G. Metode Penulisan Penulisan skripsi ini mempergunakan dengan cara menganalisa kasus putusan Pengadilan Tinggi Medan, dengan melakukan penelitian bahan pustaka atau data sekunder, dapat disebut dengan penelitian hukum normatif.disamping itu adanya penelitian hukum sosiologi empiris yang meneliti data primer. Berdasarkan jenis penelitian hukum tersebut, tipe hukum ini adalah penelitian dengan tipe hukum normatif.
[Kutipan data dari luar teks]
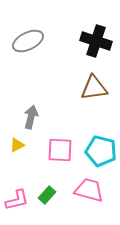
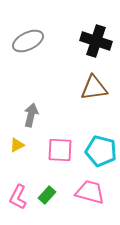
gray arrow: moved 2 px up
pink trapezoid: moved 1 px right, 2 px down
pink L-shape: moved 1 px right, 3 px up; rotated 130 degrees clockwise
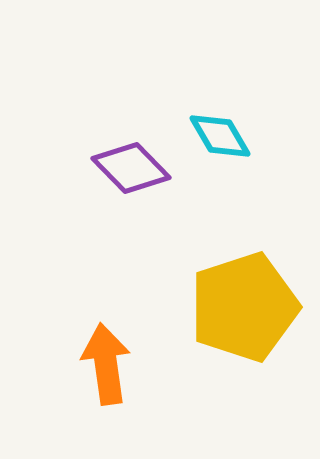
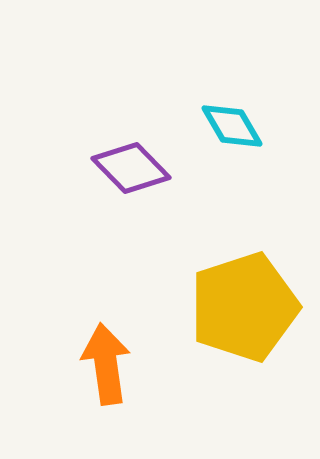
cyan diamond: moved 12 px right, 10 px up
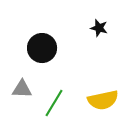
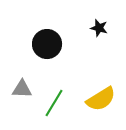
black circle: moved 5 px right, 4 px up
yellow semicircle: moved 2 px left, 1 px up; rotated 20 degrees counterclockwise
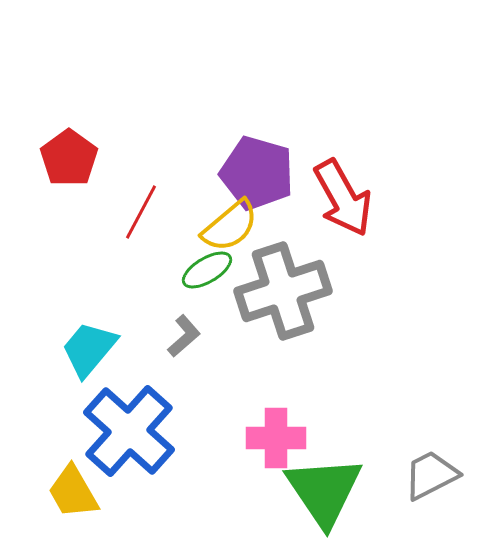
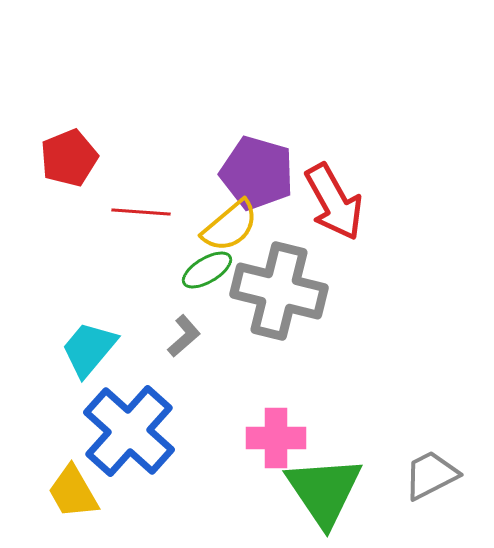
red pentagon: rotated 14 degrees clockwise
red arrow: moved 9 px left, 4 px down
red line: rotated 66 degrees clockwise
gray cross: moved 4 px left; rotated 32 degrees clockwise
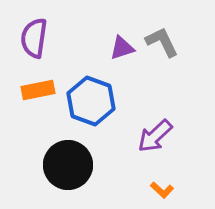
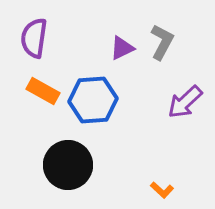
gray L-shape: rotated 54 degrees clockwise
purple triangle: rotated 8 degrees counterclockwise
orange rectangle: moved 5 px right, 1 px down; rotated 40 degrees clockwise
blue hexagon: moved 2 px right, 1 px up; rotated 24 degrees counterclockwise
purple arrow: moved 30 px right, 34 px up
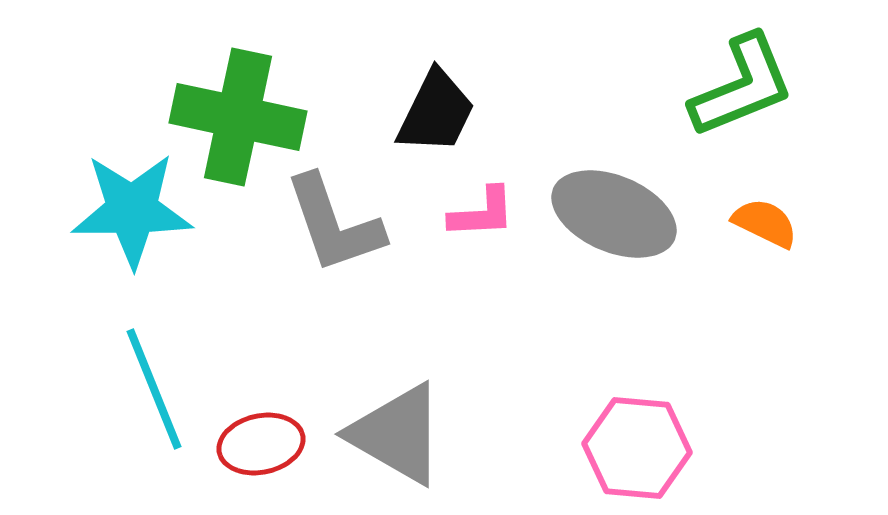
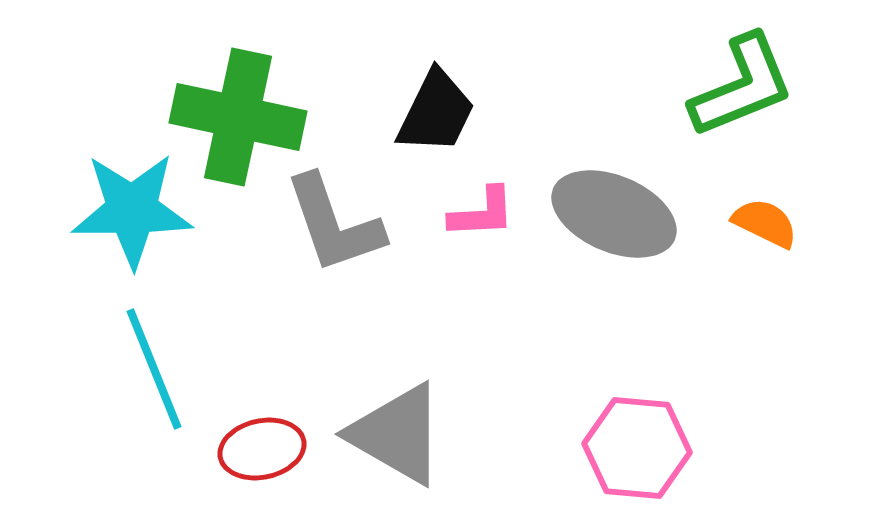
cyan line: moved 20 px up
red ellipse: moved 1 px right, 5 px down
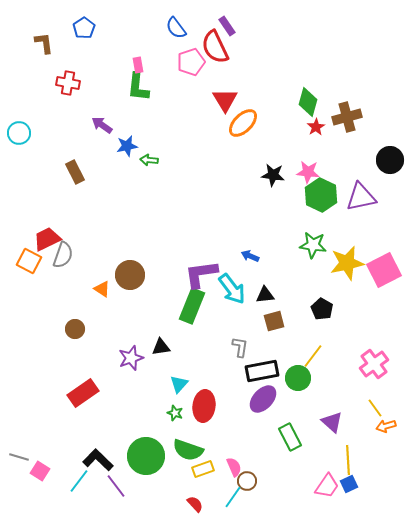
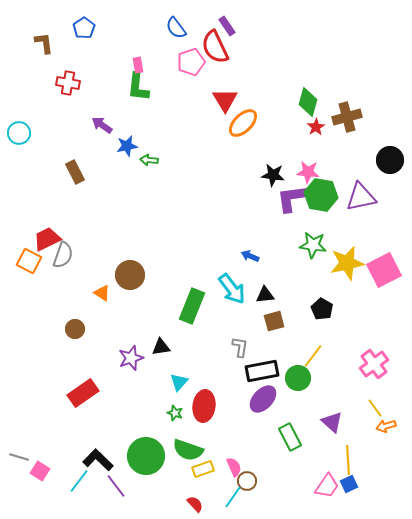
green hexagon at (321, 195): rotated 16 degrees counterclockwise
purple L-shape at (201, 274): moved 92 px right, 76 px up
orange triangle at (102, 289): moved 4 px down
cyan triangle at (179, 384): moved 2 px up
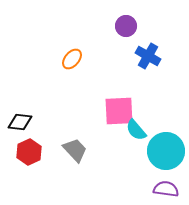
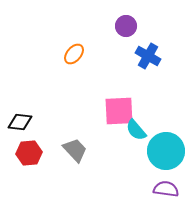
orange ellipse: moved 2 px right, 5 px up
red hexagon: moved 1 px down; rotated 20 degrees clockwise
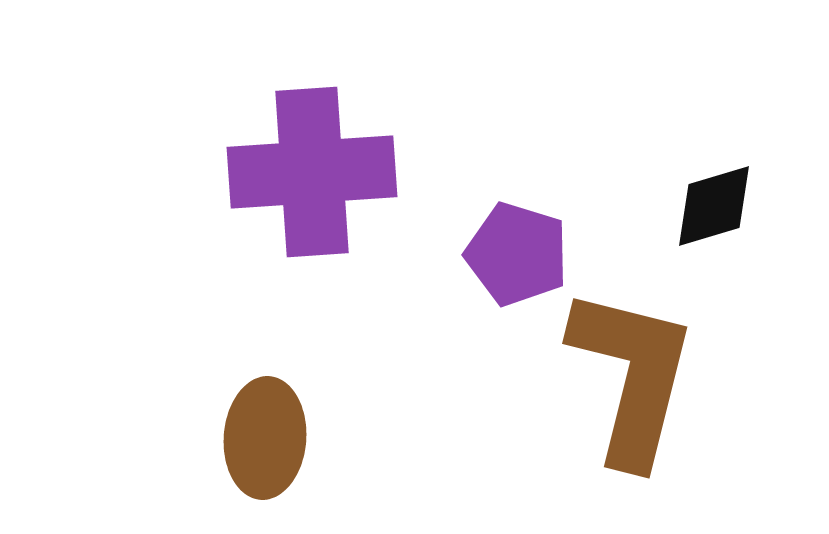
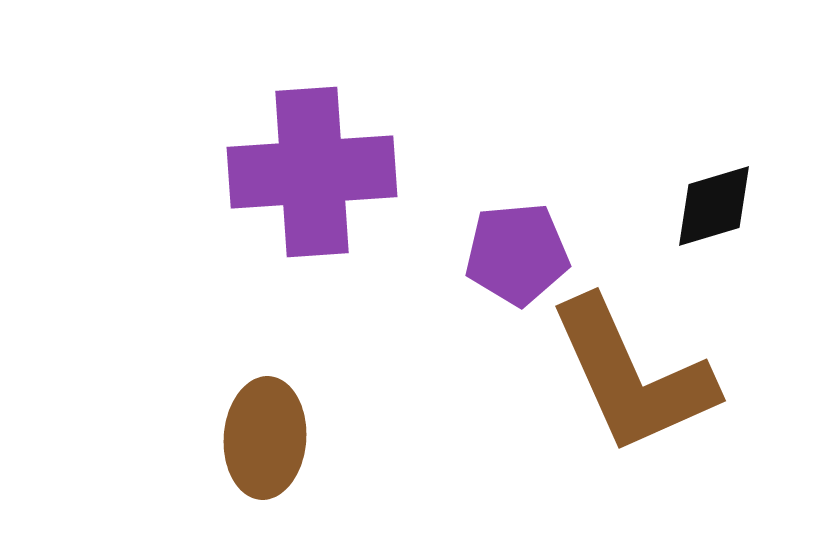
purple pentagon: rotated 22 degrees counterclockwise
brown L-shape: rotated 142 degrees clockwise
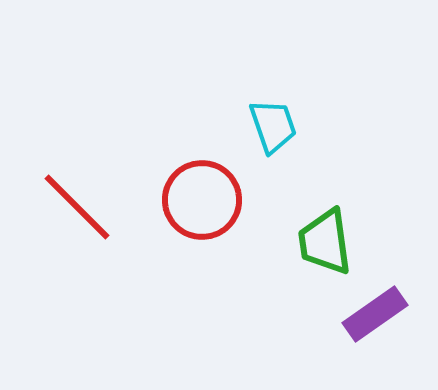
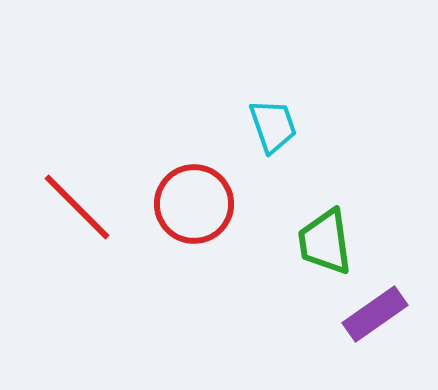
red circle: moved 8 px left, 4 px down
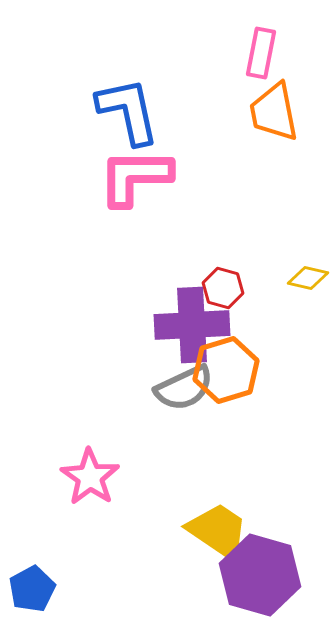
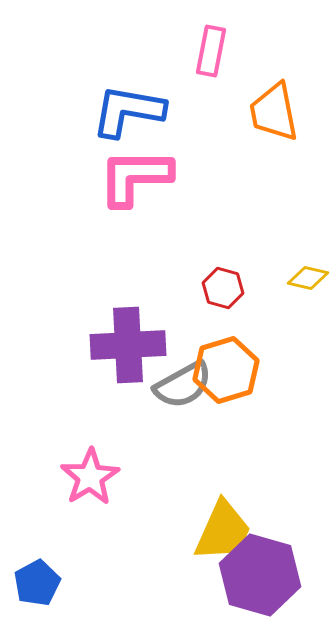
pink rectangle: moved 50 px left, 2 px up
blue L-shape: rotated 68 degrees counterclockwise
purple cross: moved 64 px left, 20 px down
gray semicircle: moved 1 px left, 3 px up; rotated 4 degrees counterclockwise
pink star: rotated 6 degrees clockwise
yellow trapezoid: moved 5 px right; rotated 80 degrees clockwise
blue pentagon: moved 5 px right, 6 px up
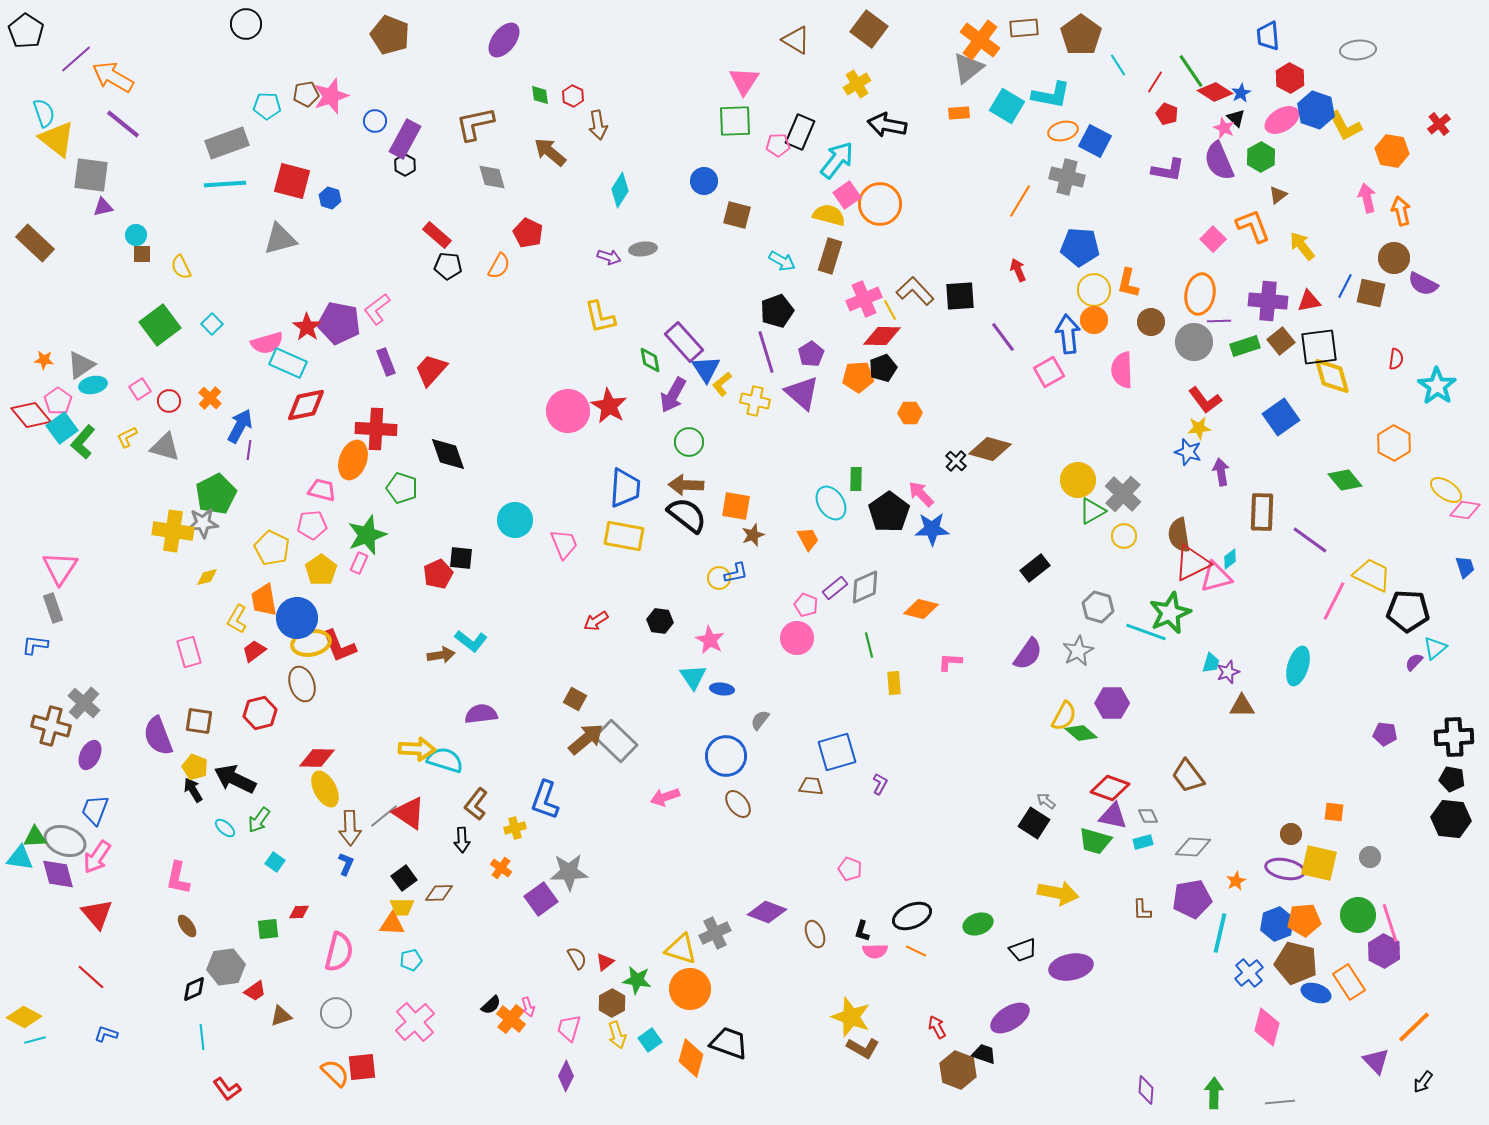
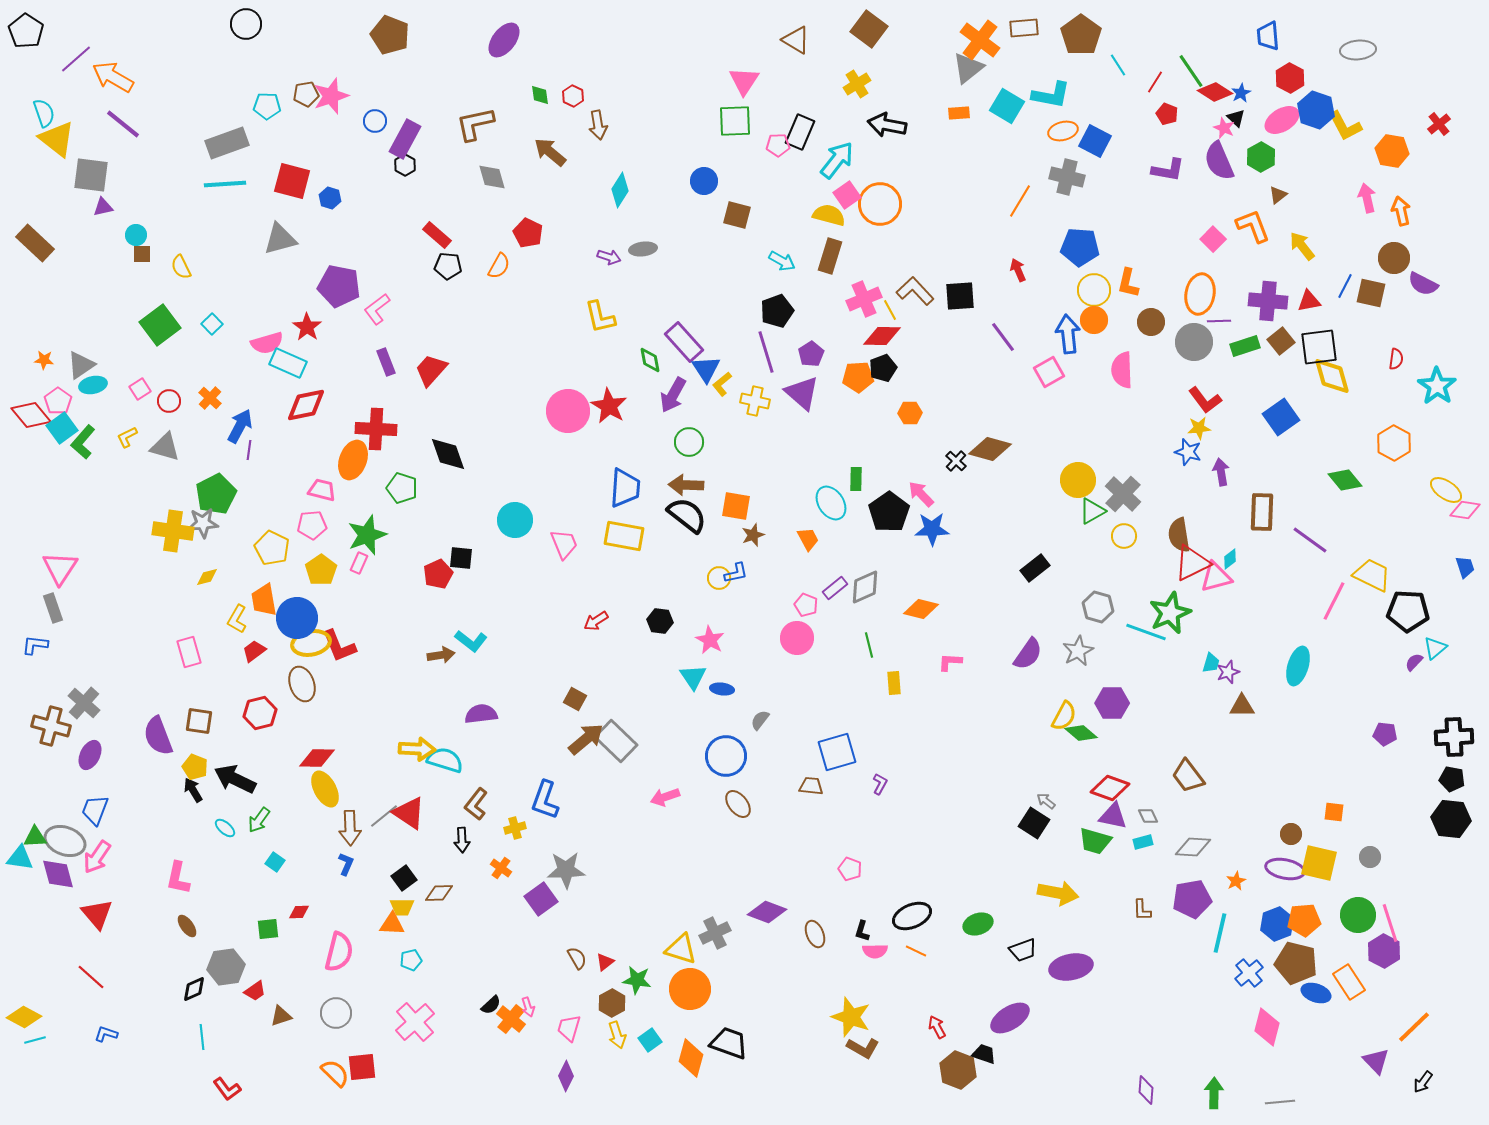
purple pentagon at (339, 323): moved 37 px up
gray star at (569, 872): moved 3 px left, 2 px up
H. Sistematika Penulisan Untuk lebih mempertegas penguraian isi dari skripsi ini, serta untuk lebih mengarahkan memaparkan, mengembangkan, lalu membahas secara sistematis dan terperinci, maka berikut ini penulis membuat sistematika penulisan/gambaran isi skripsi ini. Adapun penyelesaian dari bab per bab sebagai berikut :
Universitas Sumatera Utara
BAB I:
Adalah merupakan bab merupakan pendahuluan yang menguraikan
mengenai hal-hal yang berkaitan dengan latar belakang, perumusan masalah, tujuan penelitian, manfaat penelitian, keaslian penulisan dan tinjauan kepustakaan yang akan membahas, dan tindak pidana, definisi tindak pidana perdagangan orang, yang diakhiri dengan metode penelitian dan sistematika penulisan. BAB II: Pada bagian ini akan dibahas mengenai tindak pidana perdagangan orang yang diatur menurut Kitab Undang-Undang Hukum Pidana (KUHP),dan dalam Undang-Undang-Undang No. 21 Tahun 2007 tentang Pemberantasan Tindak Pidana Perdagangan Orang dan instrumen Internasional yang berkaitan dengan tindak pidana perdagangan orang. BAB III: Pada bab ini akan dibahas mengenai faktor-faktor yang menyebabkan terjadinya tindak pidana perdagangan orang, bentuk-bentuk perdagangan orang, upaya-upaya penanggulangan perdagangan orang BAB IV: Pada bab ini akan menguraiakan tentang hal-hal yang berkaitan dengan analisa Kasus Pengdilan Negeri Tanjung Balai Nomor 309/ PID.B/PN-TB dan Kasus Putusan Banding di Pengadilan Tinggi Medan No.743/Pid/2008/PT-Mdn BAB V: Pada bab ini akan dibahas mengenai kesimpulan dan saran sebagai hasil dari dari tujuan penulisan skripsi ini, serta saran-saran penulis.